Credit from Safaricom's farming app sows seeds of change in Kenya

Rachel Bor’s neighbours chatted, laughed and shared milky tea from her tarnished kettle as they celebrated their most bountiful maize crop yet on her half-acre plot in Kenya’s Rift Valley.

The secret behind the successful harvest was the credit they received to buy better quality seeds, fertiliser and pesticides after enrolling on the Digifarm mobile phone platform, the latest innovation by the region’s biggest telecoms operator, Safaricom.

“Since Digifarm came to our area we have been happy. We had not been able to harvest any maize for six years,” said Mercy Rono as she yanked a ripe corn cob from its golden yellow stem.

Safaricom, part-owned by South Africa’s Vodacom and Britain’s Vodafone, is under pressure to create new revenue streams as its voice business matures.

Digifarm bypasses middlemen, giving small-holder farmers direct access to low-cost seeds and fertilizer, credit providers, and bulk purchasers of their produce.

After a successful two-year pilot, during which it registered 1 million farmers of which 42,000 are active, it is on a hiring spree and seeking new logistics partners.

Like Safaricom’s wildly successful M-Pesa, a mobile payment system aimed at small traders and Kenyans without bank accounts, Digifarm charges a small per-transaction percentage fee.

Safaricom’s internal projections anticipate earnings of between 25-250 billion shillings annually ($235 million-$2.35 billion) within five years from the platform, a company source said, representing up to 10% of annual agricultural transactions in the country.

And M-Pesa’s market dominance means Safaricom doesn’t envisage any problems attracting major financial backers for Digifarm.

Its biggest challenge is likely to be fragmented nature of the market, said Professor Jane Ambuko at the University of Nairobi’s college of agriculture. Firms like Digifarm must figure out how to reliably gather commodities from small farms to be sold in bulk.

“The food supply chain is very inefficient. Until we can streamline the supply chain... it is a hard nut to crack,” she said.

AFRICA AGRI-TECH

Although agri-tech has been constrained by lower mobile data availability in the countryside, the market is huge.

Agriculture employs more than a quarter of the global workforce and is the biggest employer in almost all the world’s poorer nations, where farmers regularly deal with poor-quality seeds, price-fixing cartels and climate disasters.

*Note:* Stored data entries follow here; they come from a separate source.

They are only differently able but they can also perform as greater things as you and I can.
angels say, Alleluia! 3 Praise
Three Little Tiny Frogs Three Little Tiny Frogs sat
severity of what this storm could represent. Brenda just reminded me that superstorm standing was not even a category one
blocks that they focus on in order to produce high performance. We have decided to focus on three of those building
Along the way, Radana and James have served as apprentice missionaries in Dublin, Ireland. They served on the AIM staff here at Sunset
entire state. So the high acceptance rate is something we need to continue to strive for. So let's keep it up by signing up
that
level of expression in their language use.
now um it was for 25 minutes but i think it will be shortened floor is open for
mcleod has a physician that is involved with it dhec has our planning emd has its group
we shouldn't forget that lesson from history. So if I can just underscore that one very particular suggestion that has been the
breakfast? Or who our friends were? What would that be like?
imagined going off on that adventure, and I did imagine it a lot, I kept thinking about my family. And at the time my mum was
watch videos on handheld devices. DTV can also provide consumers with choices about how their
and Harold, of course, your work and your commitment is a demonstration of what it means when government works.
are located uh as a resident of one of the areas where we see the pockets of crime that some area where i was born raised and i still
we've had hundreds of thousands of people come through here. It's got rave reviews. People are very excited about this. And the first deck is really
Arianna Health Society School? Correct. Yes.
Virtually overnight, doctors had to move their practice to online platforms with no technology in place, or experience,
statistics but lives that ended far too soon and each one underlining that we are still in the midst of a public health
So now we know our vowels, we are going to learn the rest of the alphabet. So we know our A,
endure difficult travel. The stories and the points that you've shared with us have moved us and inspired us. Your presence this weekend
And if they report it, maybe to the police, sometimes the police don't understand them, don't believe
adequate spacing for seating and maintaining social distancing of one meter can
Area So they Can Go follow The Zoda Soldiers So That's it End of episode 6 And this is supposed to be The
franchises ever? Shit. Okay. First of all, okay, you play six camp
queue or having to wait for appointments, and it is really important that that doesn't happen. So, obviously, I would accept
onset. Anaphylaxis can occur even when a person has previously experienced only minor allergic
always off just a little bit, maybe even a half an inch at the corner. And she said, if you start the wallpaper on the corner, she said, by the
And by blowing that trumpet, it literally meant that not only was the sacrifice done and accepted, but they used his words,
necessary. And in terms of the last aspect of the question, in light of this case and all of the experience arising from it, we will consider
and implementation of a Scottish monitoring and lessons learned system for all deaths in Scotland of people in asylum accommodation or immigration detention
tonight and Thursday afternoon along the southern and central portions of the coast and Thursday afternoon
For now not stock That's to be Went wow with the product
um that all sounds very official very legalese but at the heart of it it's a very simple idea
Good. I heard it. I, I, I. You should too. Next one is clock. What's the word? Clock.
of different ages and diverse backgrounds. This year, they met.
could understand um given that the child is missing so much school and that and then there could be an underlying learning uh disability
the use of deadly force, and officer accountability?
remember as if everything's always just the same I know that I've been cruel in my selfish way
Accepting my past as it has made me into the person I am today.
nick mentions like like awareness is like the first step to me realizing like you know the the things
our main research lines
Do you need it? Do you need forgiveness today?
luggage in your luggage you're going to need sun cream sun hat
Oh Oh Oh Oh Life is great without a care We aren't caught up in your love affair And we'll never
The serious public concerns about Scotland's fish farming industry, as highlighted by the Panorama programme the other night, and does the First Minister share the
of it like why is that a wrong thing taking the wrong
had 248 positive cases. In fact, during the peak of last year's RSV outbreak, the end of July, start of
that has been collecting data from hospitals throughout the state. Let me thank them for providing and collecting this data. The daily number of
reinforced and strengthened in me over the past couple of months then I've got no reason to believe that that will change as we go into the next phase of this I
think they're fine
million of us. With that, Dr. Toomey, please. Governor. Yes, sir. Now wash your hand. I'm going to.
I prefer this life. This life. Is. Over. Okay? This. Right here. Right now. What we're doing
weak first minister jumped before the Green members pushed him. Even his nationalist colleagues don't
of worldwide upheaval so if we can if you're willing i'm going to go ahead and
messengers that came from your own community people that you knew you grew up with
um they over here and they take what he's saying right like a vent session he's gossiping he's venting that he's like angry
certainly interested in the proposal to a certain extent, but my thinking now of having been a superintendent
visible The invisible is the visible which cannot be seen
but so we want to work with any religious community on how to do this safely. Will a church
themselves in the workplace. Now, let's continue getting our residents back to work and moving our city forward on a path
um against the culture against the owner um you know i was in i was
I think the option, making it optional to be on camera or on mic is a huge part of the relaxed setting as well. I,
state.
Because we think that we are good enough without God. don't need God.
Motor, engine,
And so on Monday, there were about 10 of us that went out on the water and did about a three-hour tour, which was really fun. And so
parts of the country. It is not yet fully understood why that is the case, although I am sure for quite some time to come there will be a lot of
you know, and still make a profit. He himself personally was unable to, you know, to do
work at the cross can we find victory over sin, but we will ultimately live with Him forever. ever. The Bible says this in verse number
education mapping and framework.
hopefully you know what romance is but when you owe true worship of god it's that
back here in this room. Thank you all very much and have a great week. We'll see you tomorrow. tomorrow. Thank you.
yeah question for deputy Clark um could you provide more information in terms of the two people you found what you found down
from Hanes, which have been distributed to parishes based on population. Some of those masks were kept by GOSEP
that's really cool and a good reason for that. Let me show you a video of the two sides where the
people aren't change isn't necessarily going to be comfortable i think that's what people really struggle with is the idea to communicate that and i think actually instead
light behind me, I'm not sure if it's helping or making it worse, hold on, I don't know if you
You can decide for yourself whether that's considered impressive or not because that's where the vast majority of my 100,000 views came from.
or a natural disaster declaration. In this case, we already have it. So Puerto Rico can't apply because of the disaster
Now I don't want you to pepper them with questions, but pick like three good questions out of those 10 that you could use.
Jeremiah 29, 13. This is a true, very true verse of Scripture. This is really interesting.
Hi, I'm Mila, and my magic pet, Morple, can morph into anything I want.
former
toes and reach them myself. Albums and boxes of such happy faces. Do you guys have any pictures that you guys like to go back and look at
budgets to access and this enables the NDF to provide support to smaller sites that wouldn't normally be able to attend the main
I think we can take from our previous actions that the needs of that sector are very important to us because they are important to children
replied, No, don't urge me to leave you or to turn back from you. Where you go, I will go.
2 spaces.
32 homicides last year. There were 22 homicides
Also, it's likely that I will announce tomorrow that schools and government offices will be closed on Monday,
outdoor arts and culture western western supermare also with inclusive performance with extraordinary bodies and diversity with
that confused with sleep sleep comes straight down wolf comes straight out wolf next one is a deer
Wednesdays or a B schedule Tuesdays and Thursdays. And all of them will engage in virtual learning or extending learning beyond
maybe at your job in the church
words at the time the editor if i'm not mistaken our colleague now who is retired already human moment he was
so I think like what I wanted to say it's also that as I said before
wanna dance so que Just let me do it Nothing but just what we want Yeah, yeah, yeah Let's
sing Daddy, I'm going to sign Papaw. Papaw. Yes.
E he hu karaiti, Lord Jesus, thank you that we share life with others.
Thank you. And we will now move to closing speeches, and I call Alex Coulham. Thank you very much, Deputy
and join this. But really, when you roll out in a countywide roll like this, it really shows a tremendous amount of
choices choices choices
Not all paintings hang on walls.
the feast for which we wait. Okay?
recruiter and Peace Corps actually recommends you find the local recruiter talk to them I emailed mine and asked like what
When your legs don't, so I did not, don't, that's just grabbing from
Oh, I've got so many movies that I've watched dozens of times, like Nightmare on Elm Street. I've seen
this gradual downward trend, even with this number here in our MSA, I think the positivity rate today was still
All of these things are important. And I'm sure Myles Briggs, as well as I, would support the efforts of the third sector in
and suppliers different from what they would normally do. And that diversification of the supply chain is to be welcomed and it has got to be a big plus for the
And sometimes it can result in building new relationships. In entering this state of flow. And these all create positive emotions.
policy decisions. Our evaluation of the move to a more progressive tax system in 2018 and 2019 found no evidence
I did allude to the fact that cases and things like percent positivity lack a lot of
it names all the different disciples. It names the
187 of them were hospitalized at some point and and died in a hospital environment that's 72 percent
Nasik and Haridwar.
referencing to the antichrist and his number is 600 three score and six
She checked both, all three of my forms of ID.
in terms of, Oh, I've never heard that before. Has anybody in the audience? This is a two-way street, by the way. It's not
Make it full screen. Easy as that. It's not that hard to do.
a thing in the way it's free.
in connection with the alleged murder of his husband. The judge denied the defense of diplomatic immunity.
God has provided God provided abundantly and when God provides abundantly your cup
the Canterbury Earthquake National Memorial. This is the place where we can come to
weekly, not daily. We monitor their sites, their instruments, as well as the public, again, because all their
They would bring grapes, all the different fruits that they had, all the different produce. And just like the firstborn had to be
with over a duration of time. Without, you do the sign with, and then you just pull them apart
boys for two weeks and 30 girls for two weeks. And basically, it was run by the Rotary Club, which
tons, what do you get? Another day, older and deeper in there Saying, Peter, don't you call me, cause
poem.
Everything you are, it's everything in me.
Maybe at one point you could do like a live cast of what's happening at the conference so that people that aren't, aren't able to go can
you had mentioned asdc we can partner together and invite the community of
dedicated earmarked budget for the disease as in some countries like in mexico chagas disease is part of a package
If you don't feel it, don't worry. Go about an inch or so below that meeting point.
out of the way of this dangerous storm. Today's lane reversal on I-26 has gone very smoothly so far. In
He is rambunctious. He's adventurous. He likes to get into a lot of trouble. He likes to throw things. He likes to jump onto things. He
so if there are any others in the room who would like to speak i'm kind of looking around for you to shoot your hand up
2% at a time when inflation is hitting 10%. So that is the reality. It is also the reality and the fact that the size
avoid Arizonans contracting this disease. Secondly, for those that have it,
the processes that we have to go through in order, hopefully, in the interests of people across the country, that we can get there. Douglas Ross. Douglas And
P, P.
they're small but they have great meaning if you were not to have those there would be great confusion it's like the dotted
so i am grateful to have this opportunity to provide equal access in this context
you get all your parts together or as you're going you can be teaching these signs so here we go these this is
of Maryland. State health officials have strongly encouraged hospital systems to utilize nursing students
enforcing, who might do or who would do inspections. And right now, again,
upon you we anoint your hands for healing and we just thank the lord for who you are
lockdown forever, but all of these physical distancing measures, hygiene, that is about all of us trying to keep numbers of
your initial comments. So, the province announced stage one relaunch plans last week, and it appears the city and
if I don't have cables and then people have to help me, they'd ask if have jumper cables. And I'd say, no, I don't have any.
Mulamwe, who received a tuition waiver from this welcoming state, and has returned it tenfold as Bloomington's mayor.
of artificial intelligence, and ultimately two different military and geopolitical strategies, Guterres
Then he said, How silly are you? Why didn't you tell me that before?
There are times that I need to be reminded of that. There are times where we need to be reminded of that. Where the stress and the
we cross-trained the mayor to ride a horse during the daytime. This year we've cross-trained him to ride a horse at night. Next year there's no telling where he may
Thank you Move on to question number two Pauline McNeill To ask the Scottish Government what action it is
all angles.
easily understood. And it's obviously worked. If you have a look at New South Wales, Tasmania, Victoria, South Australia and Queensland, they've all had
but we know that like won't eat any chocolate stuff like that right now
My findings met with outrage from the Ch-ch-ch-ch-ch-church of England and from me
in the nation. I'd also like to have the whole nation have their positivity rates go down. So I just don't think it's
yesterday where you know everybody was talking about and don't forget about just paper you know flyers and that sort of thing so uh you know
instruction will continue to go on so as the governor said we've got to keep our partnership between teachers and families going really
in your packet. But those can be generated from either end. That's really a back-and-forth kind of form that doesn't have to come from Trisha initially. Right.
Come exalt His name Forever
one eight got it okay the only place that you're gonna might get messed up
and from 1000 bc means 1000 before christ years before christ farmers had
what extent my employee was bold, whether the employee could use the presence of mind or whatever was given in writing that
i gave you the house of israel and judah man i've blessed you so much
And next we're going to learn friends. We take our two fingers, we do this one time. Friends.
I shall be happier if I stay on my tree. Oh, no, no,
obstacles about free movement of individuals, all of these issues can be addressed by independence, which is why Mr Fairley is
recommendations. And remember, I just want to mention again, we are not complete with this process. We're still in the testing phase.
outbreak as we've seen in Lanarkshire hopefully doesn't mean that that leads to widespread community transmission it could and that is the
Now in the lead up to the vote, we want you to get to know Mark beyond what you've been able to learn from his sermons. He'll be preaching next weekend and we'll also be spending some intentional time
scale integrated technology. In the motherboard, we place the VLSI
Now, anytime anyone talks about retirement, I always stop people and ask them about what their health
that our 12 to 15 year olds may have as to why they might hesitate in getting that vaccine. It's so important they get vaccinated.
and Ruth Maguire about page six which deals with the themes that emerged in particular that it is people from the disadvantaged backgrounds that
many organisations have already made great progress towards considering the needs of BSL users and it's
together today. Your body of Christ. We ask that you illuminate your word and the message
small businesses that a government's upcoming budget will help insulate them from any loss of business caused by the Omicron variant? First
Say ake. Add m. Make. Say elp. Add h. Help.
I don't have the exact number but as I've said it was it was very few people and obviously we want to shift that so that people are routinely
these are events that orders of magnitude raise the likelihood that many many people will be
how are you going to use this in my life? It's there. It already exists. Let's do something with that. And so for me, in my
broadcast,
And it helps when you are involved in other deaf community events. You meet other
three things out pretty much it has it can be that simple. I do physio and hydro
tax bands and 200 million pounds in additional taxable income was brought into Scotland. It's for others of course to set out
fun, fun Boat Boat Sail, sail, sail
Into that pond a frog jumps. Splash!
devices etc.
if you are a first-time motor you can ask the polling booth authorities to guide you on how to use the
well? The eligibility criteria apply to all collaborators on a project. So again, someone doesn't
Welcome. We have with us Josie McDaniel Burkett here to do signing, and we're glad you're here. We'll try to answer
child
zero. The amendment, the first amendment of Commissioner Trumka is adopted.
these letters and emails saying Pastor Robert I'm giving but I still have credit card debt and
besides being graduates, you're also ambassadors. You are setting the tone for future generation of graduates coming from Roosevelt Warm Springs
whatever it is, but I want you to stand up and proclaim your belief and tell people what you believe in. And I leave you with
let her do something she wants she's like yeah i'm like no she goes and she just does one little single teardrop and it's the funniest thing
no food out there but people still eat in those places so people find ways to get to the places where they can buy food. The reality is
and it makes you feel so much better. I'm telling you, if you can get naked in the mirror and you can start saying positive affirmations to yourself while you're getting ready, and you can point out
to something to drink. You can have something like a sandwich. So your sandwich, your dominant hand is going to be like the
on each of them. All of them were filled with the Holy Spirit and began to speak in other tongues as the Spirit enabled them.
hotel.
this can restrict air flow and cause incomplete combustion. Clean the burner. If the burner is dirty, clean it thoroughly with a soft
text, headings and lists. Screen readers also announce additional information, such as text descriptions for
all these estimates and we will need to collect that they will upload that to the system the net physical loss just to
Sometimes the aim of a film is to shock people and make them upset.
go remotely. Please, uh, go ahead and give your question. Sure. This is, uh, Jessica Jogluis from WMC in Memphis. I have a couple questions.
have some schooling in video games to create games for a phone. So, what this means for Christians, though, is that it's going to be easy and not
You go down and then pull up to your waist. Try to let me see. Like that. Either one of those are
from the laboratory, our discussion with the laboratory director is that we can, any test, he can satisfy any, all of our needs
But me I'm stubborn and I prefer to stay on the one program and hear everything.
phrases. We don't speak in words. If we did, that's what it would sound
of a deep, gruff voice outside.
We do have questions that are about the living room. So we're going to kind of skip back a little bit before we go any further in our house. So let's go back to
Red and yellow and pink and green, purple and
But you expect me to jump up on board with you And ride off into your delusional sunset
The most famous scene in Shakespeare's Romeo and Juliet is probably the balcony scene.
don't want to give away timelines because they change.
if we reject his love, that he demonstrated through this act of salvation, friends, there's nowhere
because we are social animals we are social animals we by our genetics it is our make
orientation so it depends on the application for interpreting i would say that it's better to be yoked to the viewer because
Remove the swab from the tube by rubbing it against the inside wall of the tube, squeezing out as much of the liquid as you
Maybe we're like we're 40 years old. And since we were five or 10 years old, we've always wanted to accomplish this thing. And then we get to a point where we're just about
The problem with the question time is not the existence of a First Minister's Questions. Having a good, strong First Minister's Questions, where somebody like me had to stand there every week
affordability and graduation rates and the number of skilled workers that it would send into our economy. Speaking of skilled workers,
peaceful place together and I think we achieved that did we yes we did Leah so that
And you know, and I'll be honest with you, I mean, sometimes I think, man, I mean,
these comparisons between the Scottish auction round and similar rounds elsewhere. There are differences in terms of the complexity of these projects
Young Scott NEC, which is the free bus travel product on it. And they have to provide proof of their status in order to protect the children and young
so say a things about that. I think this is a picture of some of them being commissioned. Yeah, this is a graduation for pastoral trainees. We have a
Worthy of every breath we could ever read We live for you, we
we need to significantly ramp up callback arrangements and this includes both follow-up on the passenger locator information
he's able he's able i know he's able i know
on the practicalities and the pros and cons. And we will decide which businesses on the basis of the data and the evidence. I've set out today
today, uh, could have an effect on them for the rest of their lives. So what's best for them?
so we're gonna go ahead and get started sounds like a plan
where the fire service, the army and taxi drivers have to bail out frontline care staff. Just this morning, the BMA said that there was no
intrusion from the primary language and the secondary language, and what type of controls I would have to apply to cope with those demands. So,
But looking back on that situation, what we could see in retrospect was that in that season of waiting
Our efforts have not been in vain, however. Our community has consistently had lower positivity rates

A European Union-funded study last year estimated the African agri-tech market to be worth $2.6 billion annually, and Digifarm is not the only newcomer.

In Kenya, where farming accounts for a third of annual economic output and more than half of the workforce, tech start-up Twiga also connects farmers with bulk purchases and has raised $55 million in three years from global investors like Goldman Sachs. Meanwhile, the market in Nigeria is crowded with startups like Farmcrowdy and Thrive Agric.

Digifarm also offers farmers insurance against weather damage, training programmes, and advice on soil testing to increase yields. About 1,000 farmers enrolled with Digifarm are getting payouts after floods destroyed their crops, Safaricom director Michael Joseph said.

IMPROVED HARVESTS

Digifarm farmers receive 10,500 shillings of credit per acre of maize, which they repay with 15 per cent interest once the crop is sold. Once the maize is collected, Digifarm arranges a buyer who pays 33.3 shillings per kg of maize - 3.3 shillings more than traditional brokers.

Wilson Kibet, a 50-year old farmer in Bomet, harvested 30 bags of maize from his farm after partnering with Digifarm, up from just one bag or less in previous seasons.

Farmers in the area said they could not afford to buy quality seeds and other supplies before Digifarm unlocked financing. Training has also made a huge difference.

“I...followed all the training lessons,” Kibet said, standing outside a Digifarm maize collection centre, where farmers brought sacks of maize on donkeys and motor-bikes. “They even told us not to plant beans in the middle of maize rows.”